As for viewer reaction, it was mostly positive, though at least one fan agreed that the episode should have been a little stronger as a season ender:

  • HitFix.com commenter Charles_ wrote, "For a show about spies, 'The Americans' has generally avoided the classic thriller mechanisms. It's clear they were saving them for the finale, and they pulled it off excellently. A brilliant end to a great season. Can't wait for next year."

[Related: 'Rectify' Cast on Sundance Channel's New Drama: 'This Show Just Really Breathes']
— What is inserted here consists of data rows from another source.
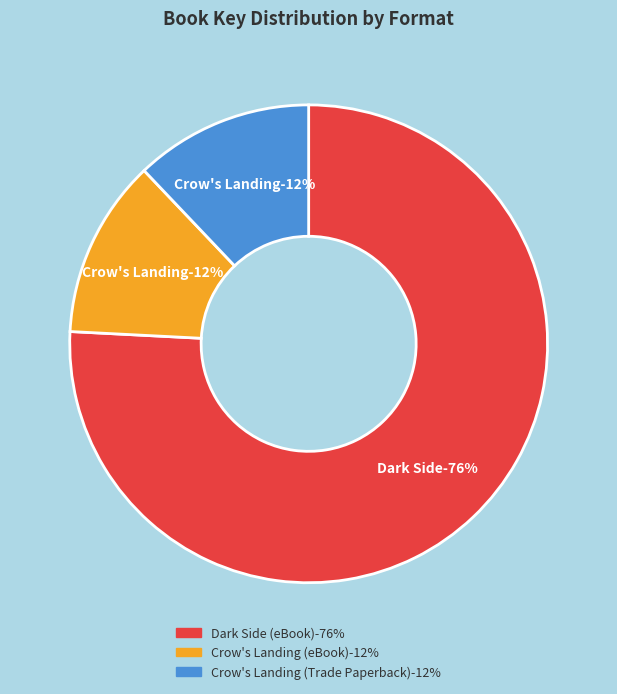

To the nearest percent, what portion does Crow's Landing (eBook) represent?

12%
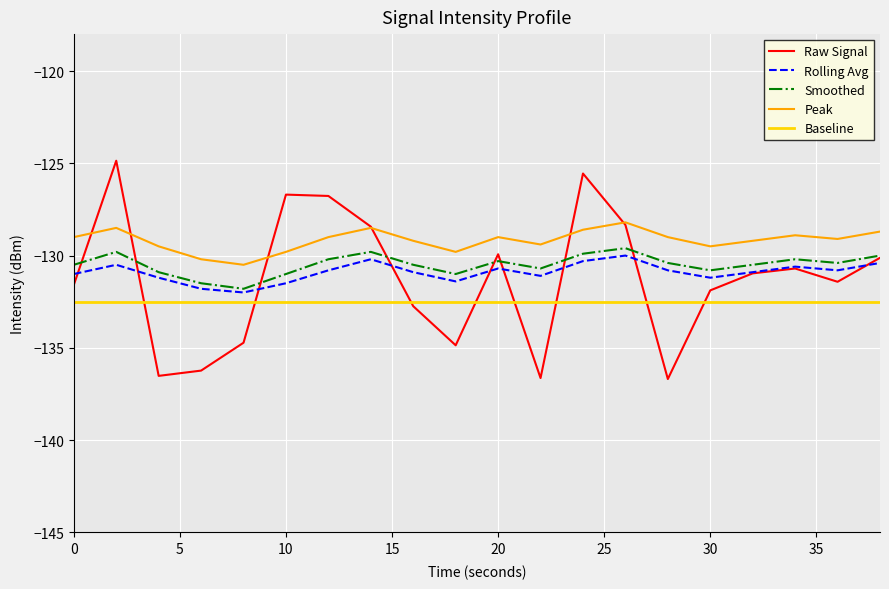

What are all the series names shown in the legend?

Raw Signal, Rolling Avg, Smoothed, Peak, Baseline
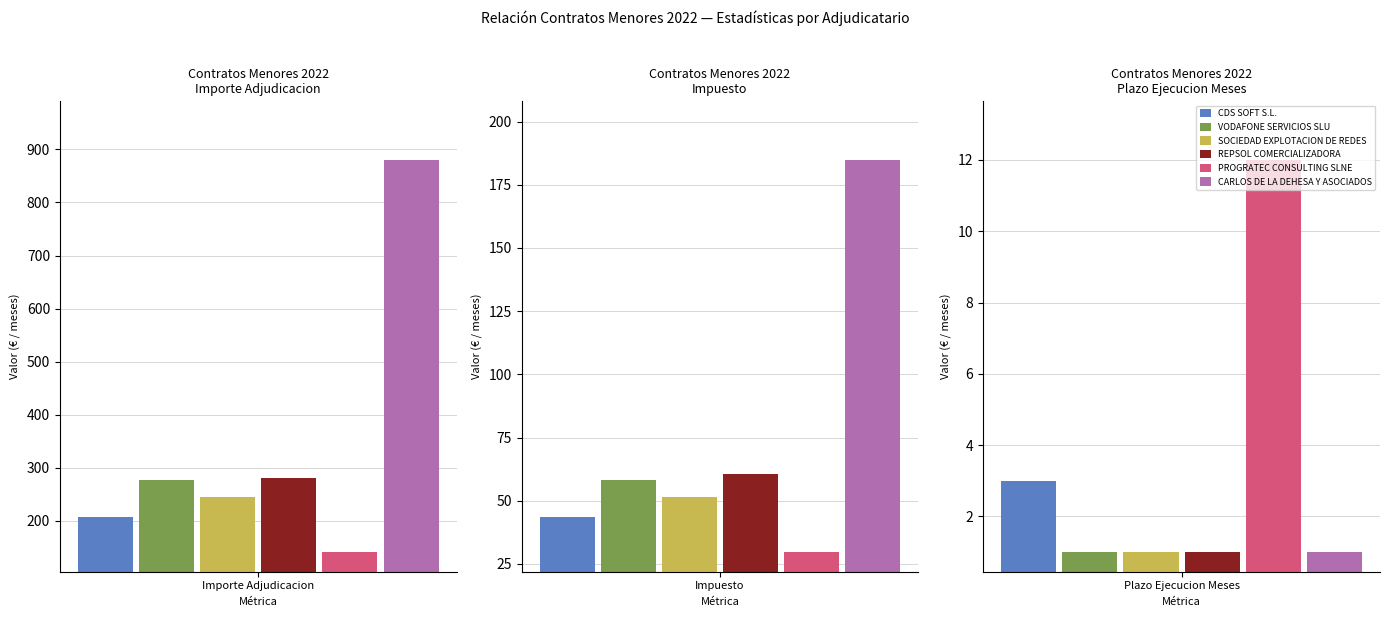

What is the label of the 3rd bar from the left?

Plazo Ejecucion Meses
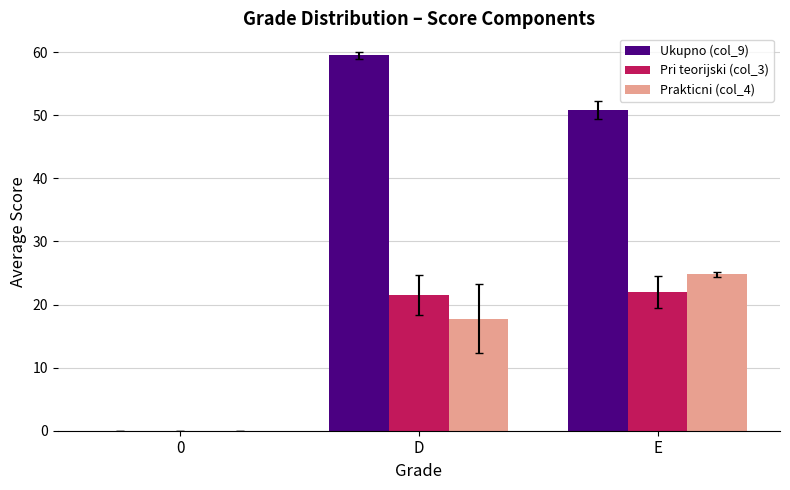

How many values in the Prakticni (col_4) series exceed 17?

2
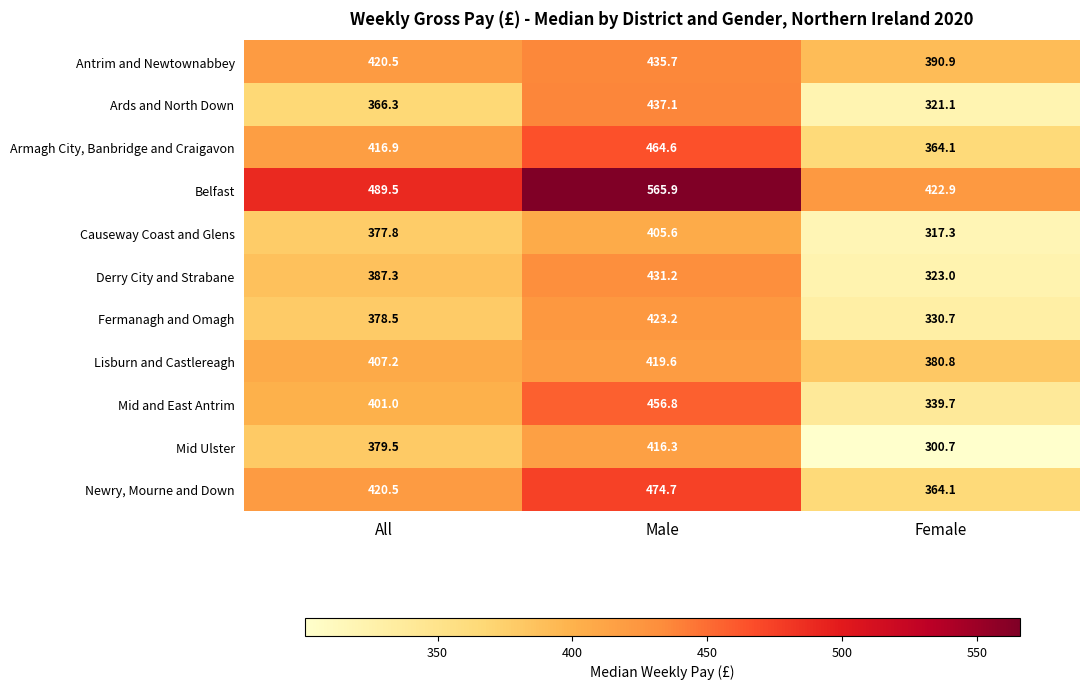

At which label is Ards and North Down closest to 379?

All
  • Huffington Post commenter OutToLunch wrote, "gotta say it again: 'The Americans' is the best new show on television ... the finale was superb. suspenseful and nail bite-y down to the end. and 'Games Without Frontiers' was an excellent song to close out season 1. just really well done."

  • But Vulture.com commenter TNGUHL wrote, "I didn't find this episode that riveting, to be honest. I actually found it fairly predictable. the car chase, after Phillip picked up Elizabeth, was pretty weak. i'm not sure if all the episodes had been produced before the renewal, but if this had ended the series, i would've been pretty mad."